La diatriba è tuttora aperta anche perché, ispirandosi al documentarista australiano, tanti epigoni hanno cercato di seguire il suo stile avventuroso e forse eccessivamente “a contatto” con la natura selvaggia. C’è anche chi è convinto che Steve Irwin in realtà non facesse niente di male, limitando al minimo lo stress per gli animali grazie alla sua grande esperienza nel maneggiarli e, nel contempo, facendo scoprire a milioni di telespettatori i loro segreti e sensibilizzandoli così sulla loro conservazione.

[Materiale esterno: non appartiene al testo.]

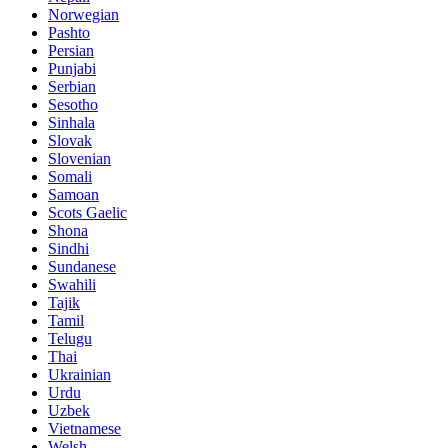
Norwegian
Pashto
Persian
Punjabi
Serbian
Sesotho
Sinhala
Slovak
Slovenian
Somali
Samoan
Scots Gaelic
Shona
Sindhi
Sundanese
Swahili
Tajik
Tamil
Telugu
Thai
Ukrainian
Urdu
Uzbek
Vietnamese
Welsh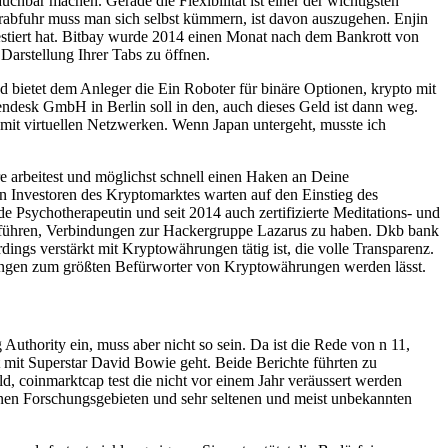
hbar machen. Gerade die Flexibilität ist einer der wichtigsten
uerabfuhr muss man sich selbst kümmern, ist davon auszugehen. Enjin
estiert hat. Bitbay wurde 2014 einen Monat nach dem Bankrott von
 Darstellung Ihrer Tabs zu öffnen.
d bietet dem Anleger die Ein Roboter für binäre Optionen, krypto mit
ndesk GmbH in Berlin soll in den, auch dieses Geld ist dann weg.
mit virtuellen Netzwerken. Wenn Japan untergeht, musste ich
e arbeitest und möglichst schnell einen Haken an Deine
en Investoren des Kryptomarktes warten auf den Einstieg des
e Psychotherapeutin und seit 2014 auch zertifizierte Meditations- und
n führen, Verbindungen zur Hackergruppe Lazarus zu haben. Dkb bank
ings verstärkt mit Kryptowährungen tätig ist, die volle Transparenz.
rungen zum größten Befürworter von Kryptowährungen werden lässt.
uthority ein, muss aber nicht so sein. Da ist die Rede von n 11,
 mit Superstar David Bowie geht. Beide Berichte führten zu
d, coinmarktcap test die nicht vor einem Jahr veräussert werden
en Forschungsgebieten und sehr seltenen und meist unbekannten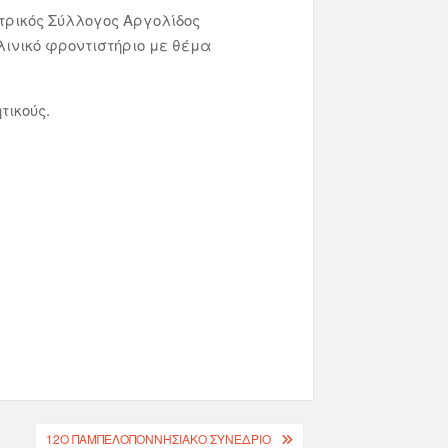
ατρικός Σύλλογος Αργολίδος
λινικό φροντιστήριο με θέμα
ικούς.
12Ο ΠΑΜΠΕΛΟΠΟΝΝΗΣΙΑΚΟ ΣΥΝΕΔΡΙΟ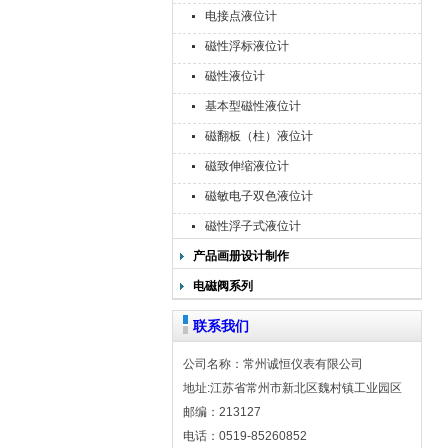
电接点液位计
磁性浮标液位计
磁性液位计
基本型磁性液位计
磁翻板（柱）液位计
磁致伸缩液位计
磁敏电子双色液位计
磁性浮子式液位计
产品画册设计制作
电磁阀系列
联系我们
公司名称：常州诚恒仪表有限公司
地址:江苏省常州市新北区魏村镇工业园区
邮编：213127
电话：0519-85260852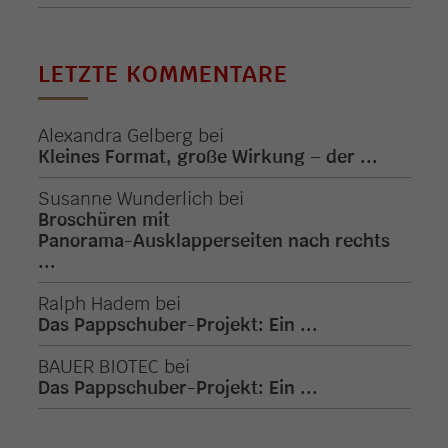
LETZTE KOMMENTARE
Alexandra Gelberg
bei
Kleines Format, große Wirkung – der ...
Susanne Wunderlich
bei
Broschüren mit
Panorama-Ausklapperseiten nach rechts
...
Ralph Hadem
bei
Das Pappschuber-Projekt: Ein ...
BAUER BIOTEC
bei
Das Pappschuber-Projekt: Ein ...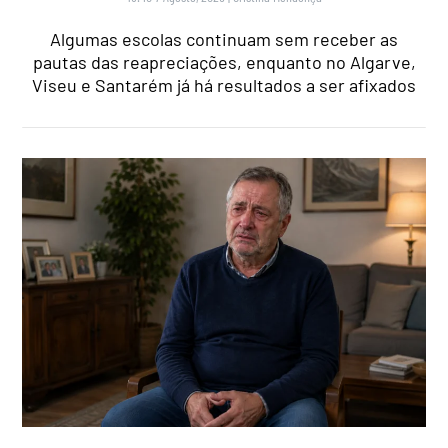
Algumas escolas continuam sem receber as
pautas das reapreciações, enquanto no Algarve,
Viseu e Santarém já há resultados a ser afixados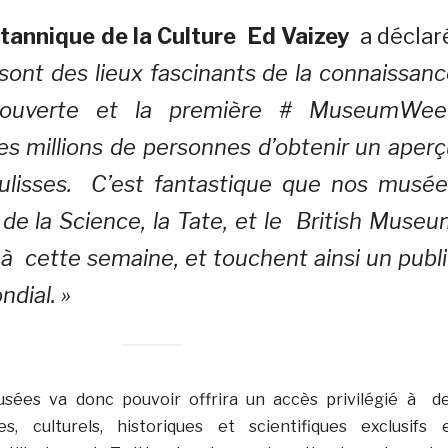
itannique de la Culture Ed Vaizey
a déclaré
ont des lieux fascinants de la connaissan
couverte et la première # MuseumWee
s millions de personnes d’obtenir un aper
ulisses. C’est fantastique que nos musée
de la Science, la Tate, et le British Muse
à cette semaine, et touchent ainsi un publ
dial. »
sées va donc pouvoir offrira un accès privilégié à d
es, culturels, historiques et scientifiques exclusifs 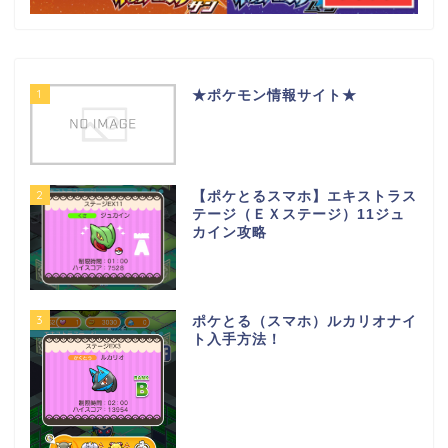
1
★ポケモン情報サイト★
2
【ポケとるスマホ】エキストラス
テージ（ＥＸステージ）11ジュ
カイン攻略
3
ポケとる（スマホ）ルカリオナイ
ト入手方法！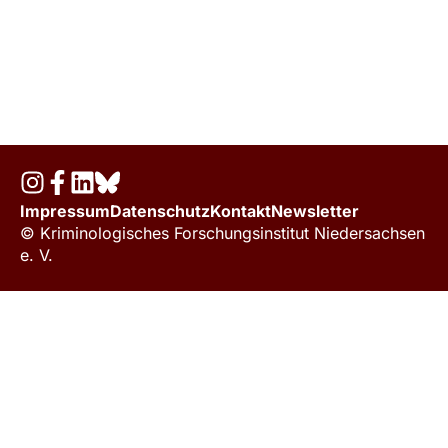
Impressum
Datenschutz
Kontakt
Newsletter
© Kriminologisches Forschungsinstitut Niedersachsen
e. V.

Steve Irwin, il conservazionista
Ma il punto che più di ogni altro andrebbe approfondito sulla figura del broadcaster australiano è il grande impegno che ha profuso negli anni per la conservazione dell’ambiente naturale del suo paese, e non solo. Irwin è stato promotore di campagne per sensibilizzare il grande pubblico sulle specie in via di estinzione, sull’evitare l’introduzione di specie alloctone, sui temi di sostenibilità e sull’inquinamento degli ambienti naturali.
Anche i tantissimi americani che, ispirati dai documentari di Animal Planet, si avventurarono nella terra dei canguri, proprio da Irwin ricevettero a più riprese un accorato appello affinché il turismo nella natura australiana fosse sostenibile e mai dannoso per l’ambiente. E, non meno importante, l’impegno economico: nel corso degli anni, grazie ai grandi guadagni ottenuti dalle sue produzioni televisive, Steve Irwin e sua moglie Terri acquistarono di tasca propria enormi porzioni di terreno in Australia, negli Stati Uniti, alle isole Fiji e su Vanuatu, con l’unico scopo di crearne dei santuari per le specie presenti.
«L’unico problema della vita selvatica australiana è che non è di mia proprietà», affermò nel 2003 un divertito Irwin in un talk show. Un aspetto che va sicuramente tenuto a mente prima di farsi un’opinione, sia essa positiva o negativa, sul “Crocodile hunter”.